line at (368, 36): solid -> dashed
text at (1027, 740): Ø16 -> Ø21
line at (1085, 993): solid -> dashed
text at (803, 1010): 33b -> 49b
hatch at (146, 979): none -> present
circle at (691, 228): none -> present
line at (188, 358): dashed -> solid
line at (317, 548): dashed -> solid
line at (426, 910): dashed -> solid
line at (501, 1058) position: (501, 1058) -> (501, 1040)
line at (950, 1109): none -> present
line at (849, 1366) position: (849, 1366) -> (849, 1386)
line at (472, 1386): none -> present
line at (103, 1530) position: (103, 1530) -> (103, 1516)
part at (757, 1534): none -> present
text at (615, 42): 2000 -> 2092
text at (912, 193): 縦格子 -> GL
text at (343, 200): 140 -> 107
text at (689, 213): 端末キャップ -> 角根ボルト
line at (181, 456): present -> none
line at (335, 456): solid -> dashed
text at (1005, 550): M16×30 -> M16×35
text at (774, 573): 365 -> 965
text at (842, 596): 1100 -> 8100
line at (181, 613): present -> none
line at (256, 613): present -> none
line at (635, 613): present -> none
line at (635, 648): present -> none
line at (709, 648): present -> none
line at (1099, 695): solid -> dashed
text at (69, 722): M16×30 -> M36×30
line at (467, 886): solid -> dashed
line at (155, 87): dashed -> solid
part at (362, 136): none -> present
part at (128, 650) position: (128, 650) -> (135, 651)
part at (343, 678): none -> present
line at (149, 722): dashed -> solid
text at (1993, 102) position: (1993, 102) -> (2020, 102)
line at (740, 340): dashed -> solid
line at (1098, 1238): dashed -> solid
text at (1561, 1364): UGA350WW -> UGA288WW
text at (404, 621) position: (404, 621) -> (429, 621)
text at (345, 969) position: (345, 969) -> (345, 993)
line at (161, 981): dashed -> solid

· · ·

Rewrite all the lines above, replacing every "solid" with "continuous" and leaving everything else unchanged.

line at (368, 36): continuous -> dashed
text at (1027, 740): Ø16 -> Ø21
line at (1085, 993): continuous -> dashed
text at (803, 1010): 33b -> 49b
hatch at (146, 979): none -> present
circle at (691, 228): none -> present
line at (188, 358): dashed -> continuous
line at (317, 548): dashed -> continuous
line at (426, 910): dashed -> continuous
line at (501, 1058) position: (501, 1058) -> (501, 1040)
line at (950, 1109): none -> present
line at (849, 1366) position: (849, 1366) -> (849, 1386)
line at (472, 1386): none -> present
line at (103, 1530) position: (103, 1530) -> (103, 1516)
part at (757, 1534): none -> present
text at (615, 42): 2000 -> 2092
text at (912, 193): 縦格子 -> GL
text at (343, 200): 140 -> 107
text at (689, 213): 端末キャップ -> 角根ボルト
line at (181, 456): present -> none
line at (335, 456): continuous -> dashed
text at (1005, 550): M16×30 -> M16×35
text at (774, 573): 365 -> 965
text at (842, 596): 1100 -> 8100
line at (181, 613): present -> none
line at (256, 613): present -> none
line at (635, 613): present -> none
line at (635, 648): present -> none
line at (709, 648): present -> none
line at (1099, 695): continuous -> dashed
text at (69, 722): M16×30 -> M36×30
line at (467, 886): continuous -> dashed
line at (155, 87): dashed -> continuous
part at (362, 136): none -> present
part at (128, 650) position: (128, 650) -> (135, 651)
part at (343, 678): none -> present
line at (149, 722): dashed -> continuous
text at (1993, 102) position: (1993, 102) -> (2020, 102)
line at (740, 340): dashed -> continuous
line at (1098, 1238): dashed -> continuous
text at (1561, 1364): UGA350WW -> UGA288WW
text at (404, 621) position: (404, 621) -> (429, 621)
text at (345, 969) position: (345, 969) -> (345, 993)
line at (161, 981): dashed -> continuous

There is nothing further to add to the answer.